Klane, in complete agreement, rose to his feet in time to see a blanket of odd, pink flames engulfing the manicured lawns inside the gate and burning across the stones of the street itself. Bone-chilling sounds of splintering timbers shook Klane’s chest as the support beams around the building buckled and strained beneath newly unsupported weight.
It looked as if a dragon had taken a bite out of the building’s side. Smoke filled the sky above, the giant telescope now a burning husk, its metal shell distorting and buckling in the intense heat.
Half the office looked as if it had been hit by a hurricane. Chunks of glass and wood bristled from the walls along with an ocean of debris and ruin which had blasted inward. Andrew broke for the doorway, the journal held close to his chest. As Klemens and Rolnar took off after him, Rolnar cast a startled look at Klane, the white of his eyes popping in contrast to his bloodied brow.
“Go.” Klane coughed and gasped for breath. He was starting to sweat.
Thick smoke quickly filled the room. The thump-thump-thump and occasional thud of cannons and explosives continued as an increasingly intense battle consumed the skies and the streets outside.
The sharp cries of dragons sounded overhead as a half dozen winged beasts of the Imperial Dragoneer Korps swept down the mountains toward the incoming fleet.
Klane paused as he scrambled after the others.
His eyes and cheeks stung. He brushed a finger along his cheekbone. It came back bloodied and red. Never mind that.
Klane took account of his belongings. He had his bags. His sword-belt was secure, and he was still in one piece. Go!
Klane started for the door, then stopped.
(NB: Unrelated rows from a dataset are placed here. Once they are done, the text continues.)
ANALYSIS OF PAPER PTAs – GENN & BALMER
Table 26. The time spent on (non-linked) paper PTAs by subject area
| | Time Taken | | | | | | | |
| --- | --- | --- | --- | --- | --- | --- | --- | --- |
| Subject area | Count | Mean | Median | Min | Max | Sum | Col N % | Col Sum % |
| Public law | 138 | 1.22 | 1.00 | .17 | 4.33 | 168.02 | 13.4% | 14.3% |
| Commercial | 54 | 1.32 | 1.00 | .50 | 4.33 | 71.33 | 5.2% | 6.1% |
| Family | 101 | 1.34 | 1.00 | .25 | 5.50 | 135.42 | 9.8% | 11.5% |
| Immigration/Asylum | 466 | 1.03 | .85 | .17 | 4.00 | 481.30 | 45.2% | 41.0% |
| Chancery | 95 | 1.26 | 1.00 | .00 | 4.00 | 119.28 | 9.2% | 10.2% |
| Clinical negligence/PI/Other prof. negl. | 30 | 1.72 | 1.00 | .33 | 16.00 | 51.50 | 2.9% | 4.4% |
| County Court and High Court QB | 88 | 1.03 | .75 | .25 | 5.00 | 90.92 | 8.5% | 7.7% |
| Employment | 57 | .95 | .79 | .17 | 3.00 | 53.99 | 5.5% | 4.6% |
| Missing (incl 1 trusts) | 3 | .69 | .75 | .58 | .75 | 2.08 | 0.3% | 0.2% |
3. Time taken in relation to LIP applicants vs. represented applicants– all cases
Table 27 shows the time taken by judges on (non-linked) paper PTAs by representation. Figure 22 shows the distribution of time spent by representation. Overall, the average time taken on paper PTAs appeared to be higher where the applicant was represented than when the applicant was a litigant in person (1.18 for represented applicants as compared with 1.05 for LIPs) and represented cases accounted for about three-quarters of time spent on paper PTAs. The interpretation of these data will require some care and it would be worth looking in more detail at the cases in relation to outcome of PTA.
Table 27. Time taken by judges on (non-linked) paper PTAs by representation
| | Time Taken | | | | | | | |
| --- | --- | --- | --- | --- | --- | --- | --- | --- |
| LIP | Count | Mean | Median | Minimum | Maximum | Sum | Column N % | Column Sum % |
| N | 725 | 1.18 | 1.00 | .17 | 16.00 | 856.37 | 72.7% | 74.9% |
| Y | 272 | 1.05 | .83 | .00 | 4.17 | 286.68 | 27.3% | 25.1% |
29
The bottle.
The cranberry-glass coloration caught his eye, gleaming in the pinkish firelight as it rolled off the shelf, having somehow escaped damage from the earlier shockwaves. Even in the chaos and hellfire of the destruction, the beauty of the jewels and the bottle itself was multiplied, dazzling.
It landed on one of the many cushions along the wall.
He needed it. Zukhaf the Flawless. The name from Andrew’s scribblings stuck out in his mind. He needed it.
Klane snatched the bottle and stuffed it into a pouch of his backpack. He noticed his casting stone nearby. Andrew had left it behind in his haste. Klane swiped that up as well.
A cloud of embers burst as the shelving collapsed a moment later.
By then, Klane had leapt across the threshold and into the hallway, hot on the trail of his companions.